Don and George;
FWIW I read one newspaper analysis(sorry, don't recall details right now off the top of my head :) ) which was rather negative on these big pharm megamergers in their impact on the biotechs. The jist of the article was that these mergers are indeed for consolidation and elimination of redundancies including research duplication. Thus, two giant firms, each with its own biotech partnering deals, will be looking at duplication of research goals and would eventually eliminate one of the partnerships (or perhaps not enter into a contemplated one). Also, such mergers leave fewer potential partners for the biotechs that seek one. Thus, the overall effect is negative, with no clear positives in sight. The article did not suggest that such mergers were disastrous for the biotech industry, just generally unfavorable. Also, megamergers do have the industry wide effect of putting everybody on hold until matters clear up more, again with generally unfavorable impact on biotechs.

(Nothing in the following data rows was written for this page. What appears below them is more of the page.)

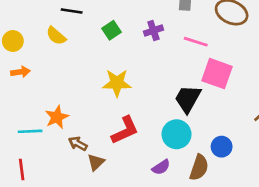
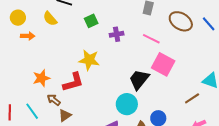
purple cross: (153, 31) -> (117, 34), moved
orange arrow: (20, 72) -> (28, 36), moved
red L-shape: (125, 130) -> (73, 82), moved
cyan line: (30, 131) -> (32, 111), moved, turned 48

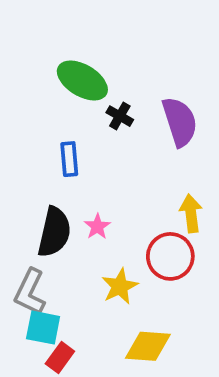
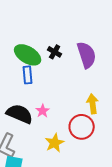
green ellipse: (82, 80) -> (28, 55), moved
black semicircle: (54, 232) -> (20, 114), turned -80

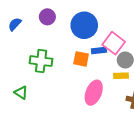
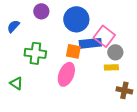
blue semicircle: (15, 24) -> (13, 26), moved
blue rectangle: (99, 51) -> (90, 43), size x1.5
pink ellipse: (94, 93) -> (66, 74), moved

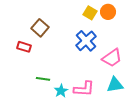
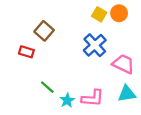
pink trapezoid: (112, 58) -> (123, 64), turned -120
green line: (43, 79) -> (47, 87), turned 32

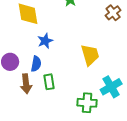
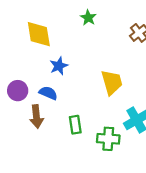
blue semicircle: (36, 64) -> (48, 93), turned -77
green rectangle: (49, 82) -> (75, 125), moved

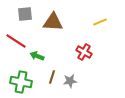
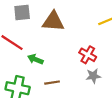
brown line: (52, 77) -> (52, 83), turned 64
gray star: (70, 81) -> (93, 76), moved

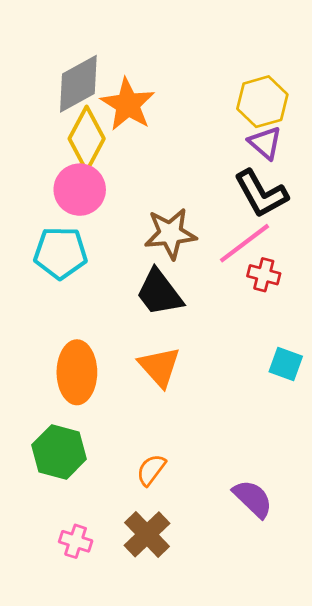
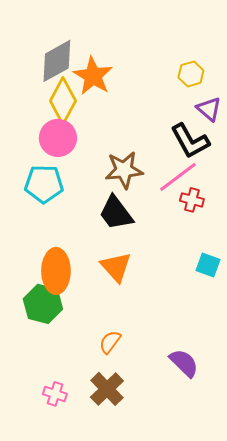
yellow hexagon: (262, 102) -> (191, 74), size x0.7
purple triangle: (265, 143) -> (209, 109), moved
green hexagon: (59, 452) -> (43, 304), moved

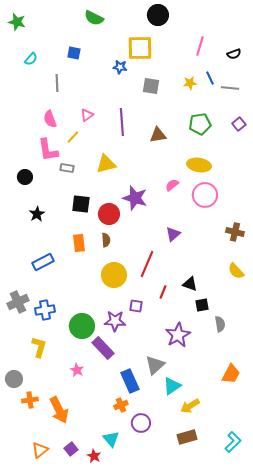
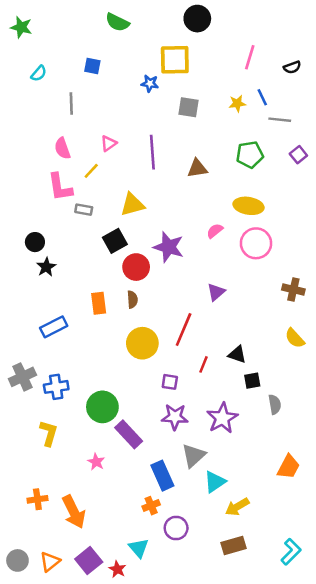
gray line: (230, 88) -> (280, 120), moved
black circle: (25, 177) -> (35, 242), moved
black square: (81, 204) -> (115, 241), moved, turned -36
purple star: (115, 321) -> (175, 417), moved
gray circle: (14, 379) -> (17, 560), moved
purple square: (71, 449) -> (89, 560), size x1.5

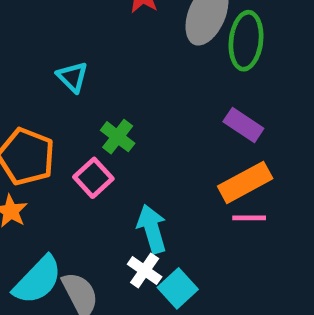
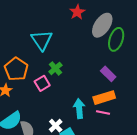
cyan triangle: (72, 77) -> (42, 40), size x1.6
cyan arrow: (152, 229) -> (79, 109), moved

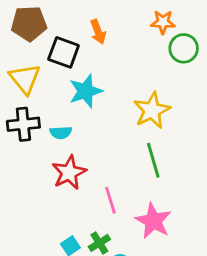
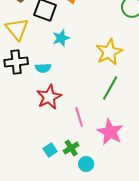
cyan star: (86, 91) -> (61, 38), size x0.7
green line: (153, 160) -> (110, 88), turned 45

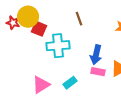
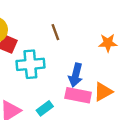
pink rectangle: (98, 72) -> (78, 95), size x1.5

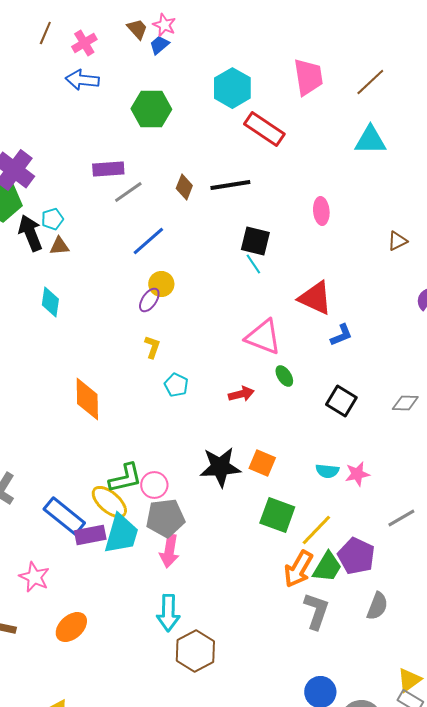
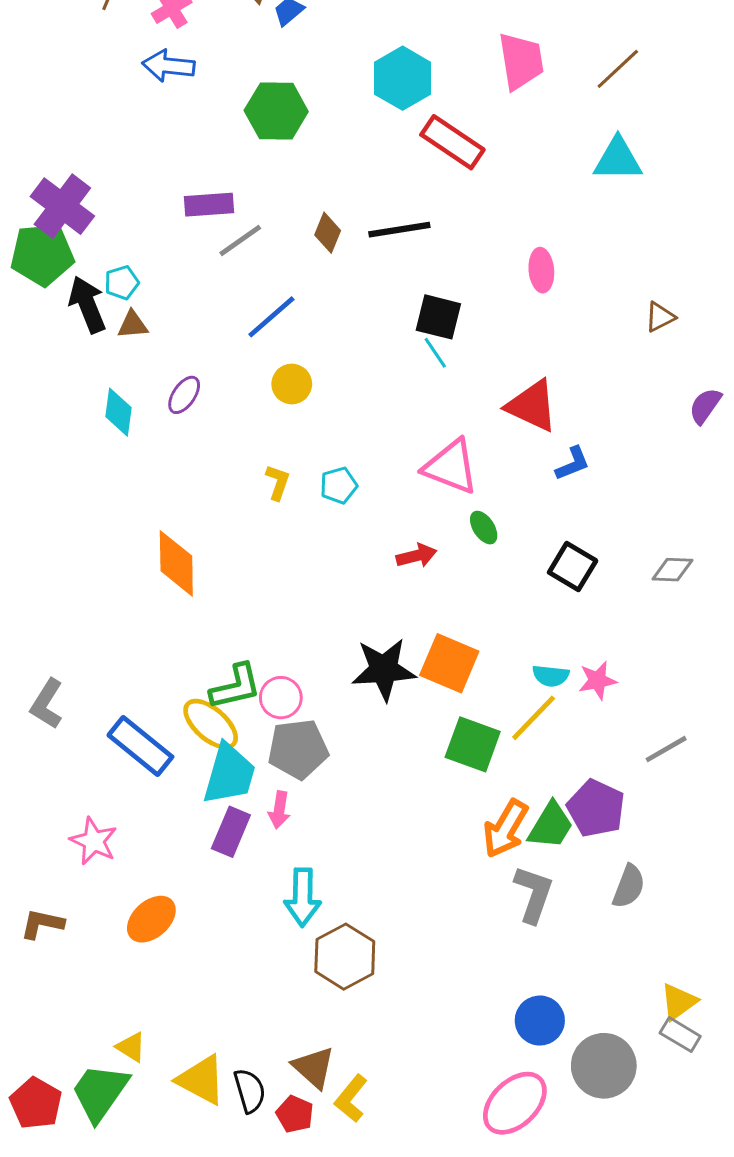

A contrary opinion I have heard is that these biotech-big pharma agreements, although perhaps necessary in many cases, are generally bad of biotechs because they simply tend not to get enough for their technology and they are better off going it alone in the long run. i.e. no big pharma deals is actually a good sign for a young biotech. Of course, it is economically impossible for a biotech to market a small number of products world-wide on its own, so at some point it must enter into a marketing agreement. The later the better.